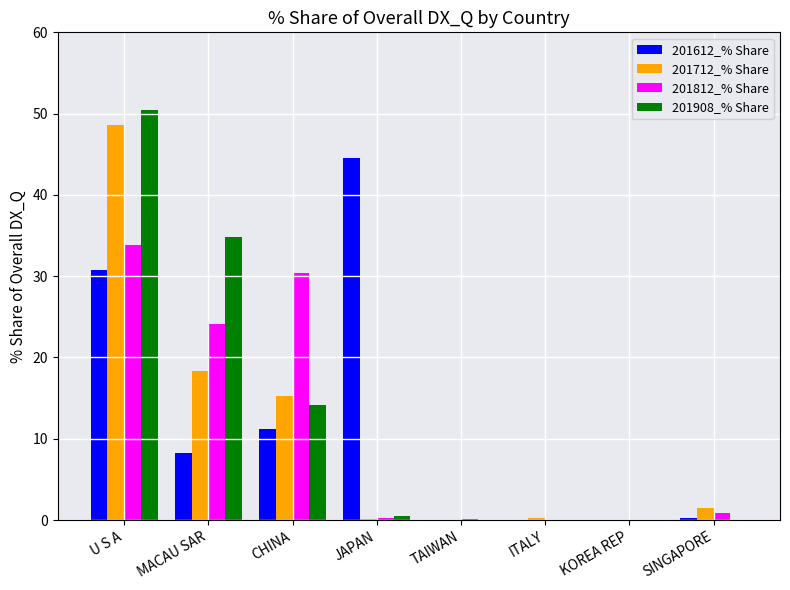

Is the value of 201812_% Share at TAIWAN greater than the value of 201908_% Share at CHINA?

No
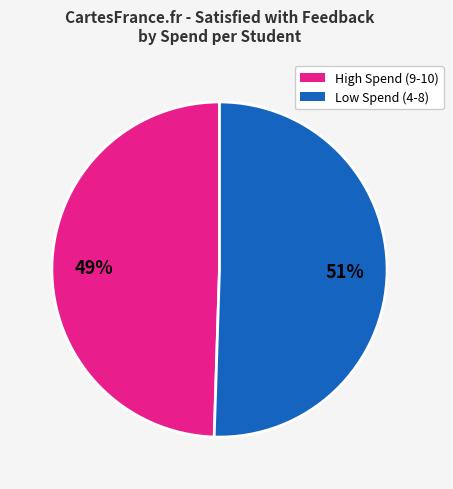

Does any single category account for the majority?

Yes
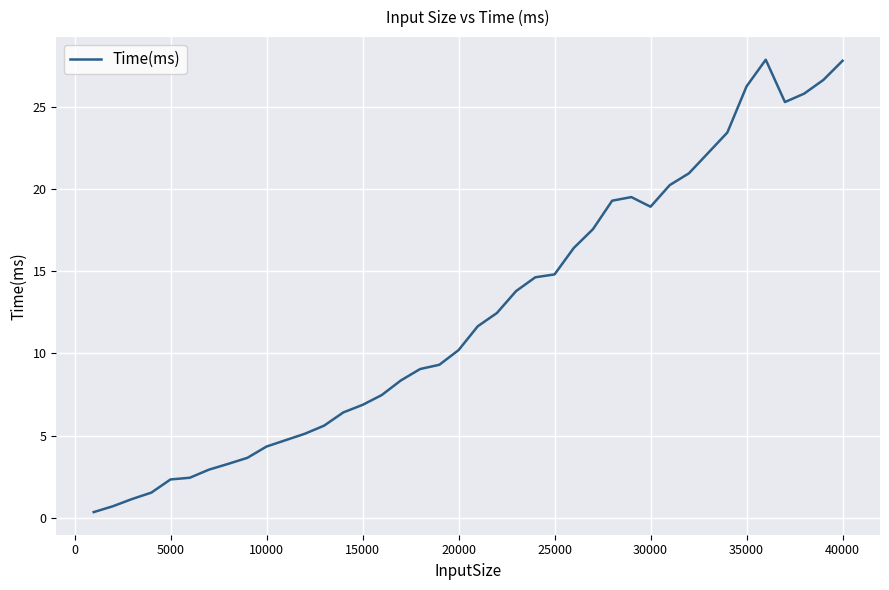

What is the difference between the maximum and minimum values?

27.5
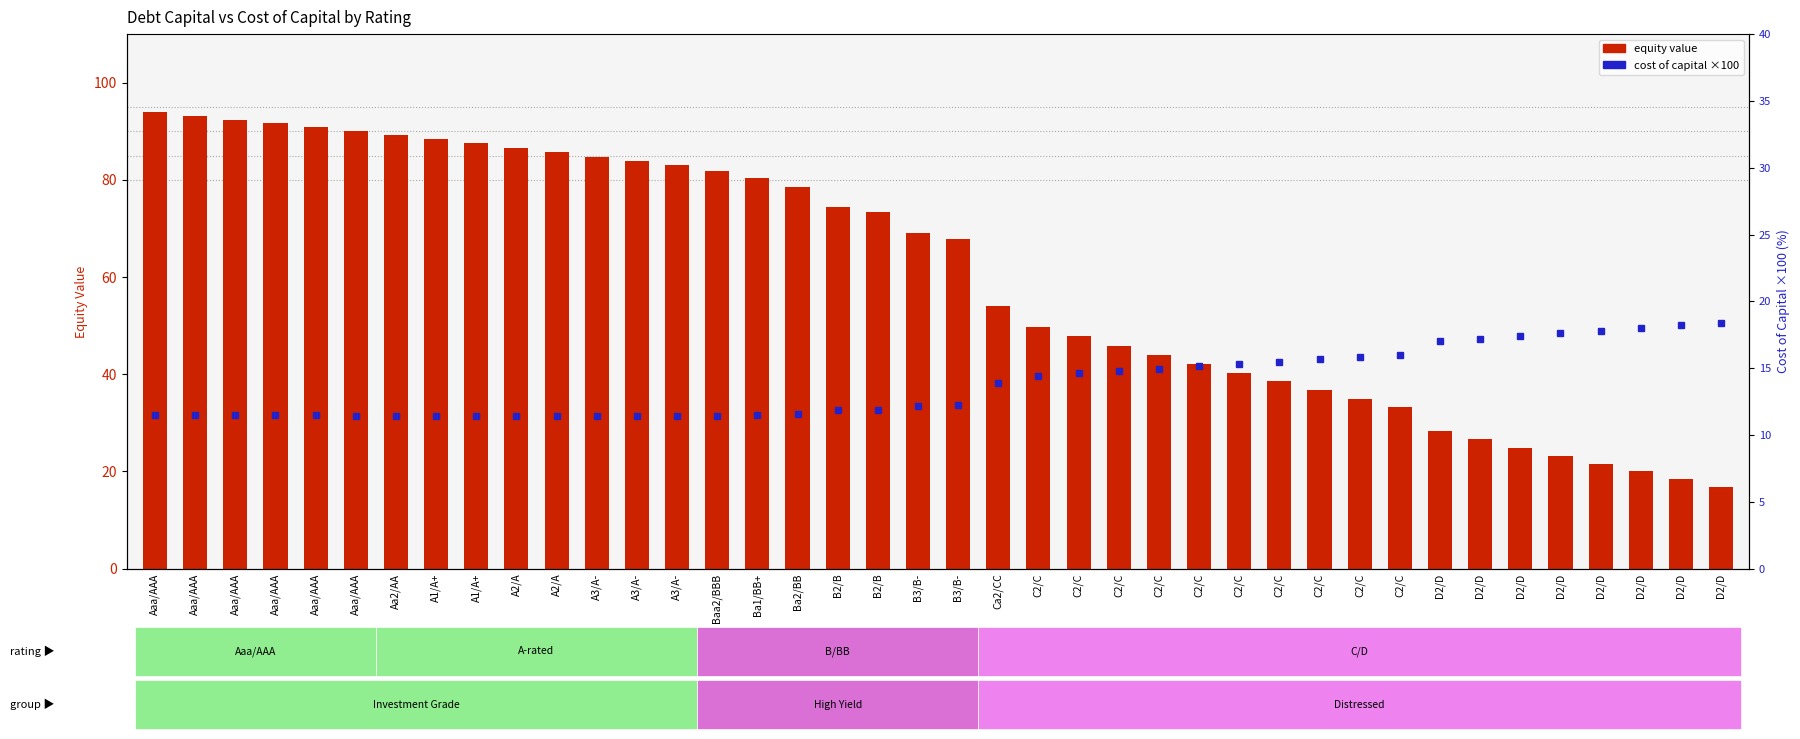

The value of equity value at A2/A is 123.9. True or false?

False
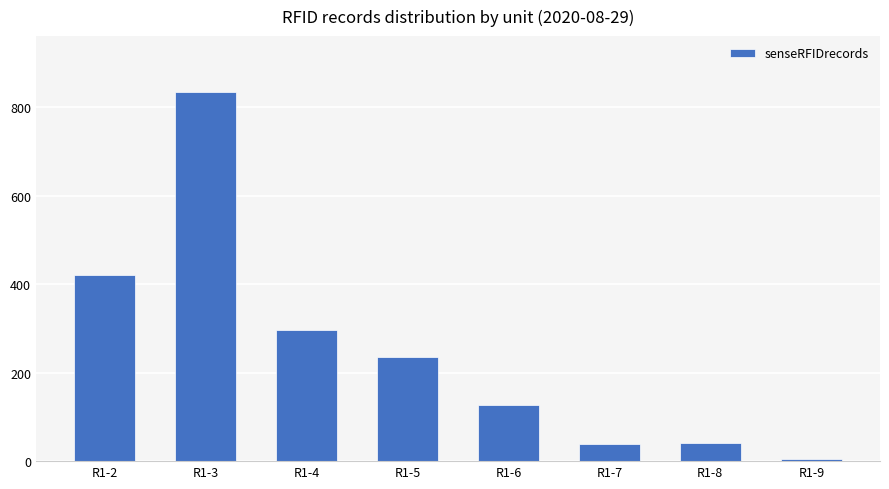

Does the chart contain any negative values?

No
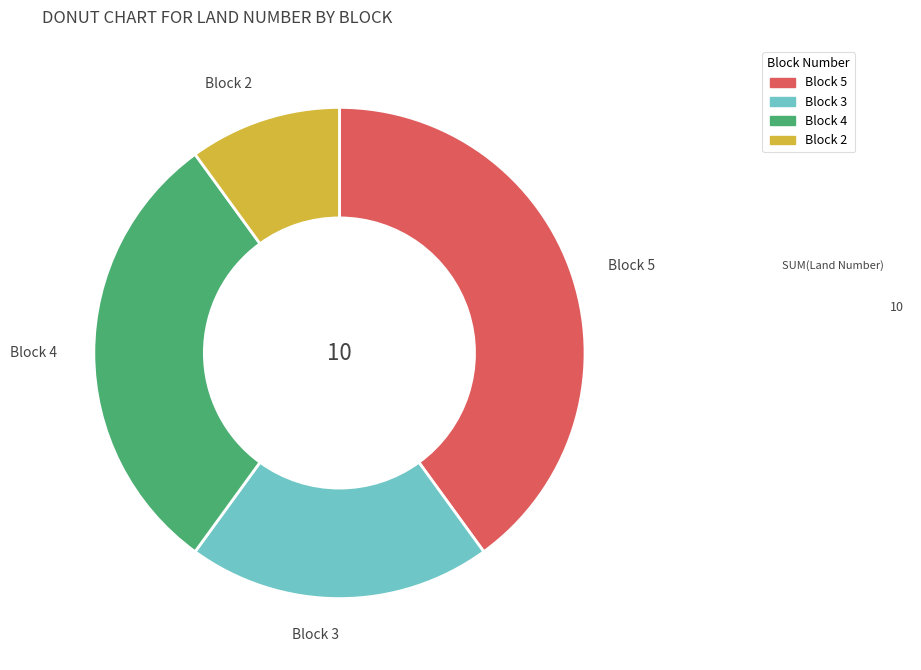

Count the number of slices in the pie.

4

________

### WORK ITEM
Locate every line in the rows above that contains the word "values" and copy each one.

### RESPONSE TO THE TASK
What is the difference between the maximum and minimum values?
Does the chart contain any negative values?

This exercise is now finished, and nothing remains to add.